> _WHAT YOU NEED TO DO_
All lines holding the word "санньясу" in the listing below need to be copied.

> _RECORDS PROVIDED_

************

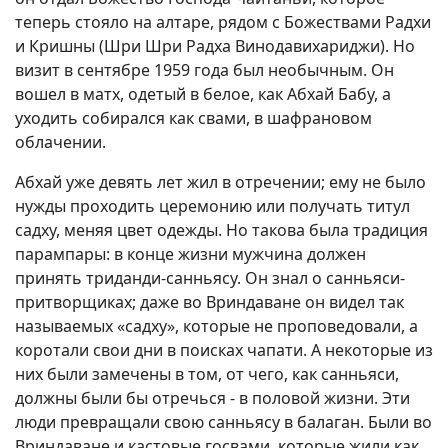
теперь стояло на алтаре, рядом с Божествами Радхи
и Кришны (Шри Шри Радха Винодавихариджи). Но
визит в сентябре 1959 года был необычным. Он
вошел в матх, одетый в белое, как Абхай Бабу, а
уходить собирался как свами, в шафрановом
облачении.
Абхай уже девять лет жил в отречении; ему не было
нужды проходить церемонию или получать титул
садху, меняя цвет одежды. Но такова была традиция
парампары: в конце жизни мужчина должен
принять триданди-санньясу. Он знал о санньяси-
притворщиках; даже во Вриндаване он видел так
называемых «садху», которые не проповедовали, а
коротали свои дни в поисках чапати. А некоторые из
них были замечены в том, от чего, как санньяси,
должны были бы отречься - в половой жизни. Эти
люди превращали свою санньясу в балаган. Были во
Вриндаване и кастовые госвами, которые жили как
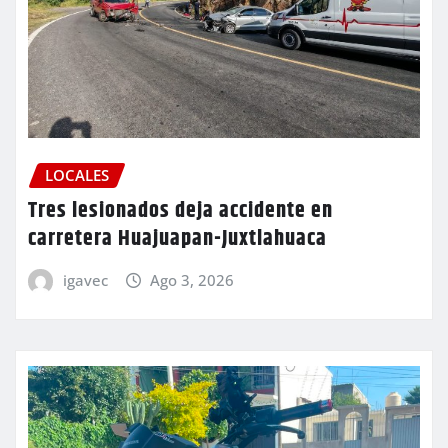
LOCALES
Tres lesionados deja accidente en
carretera Huajuapan-Juxtlahuaca
igavec
Ago 3, 2026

************

> _FINISHED EXERCISE_
принять триданди-санньясу. Он знал о санньяси-
люди превращали свою санньясу в балаган. Были во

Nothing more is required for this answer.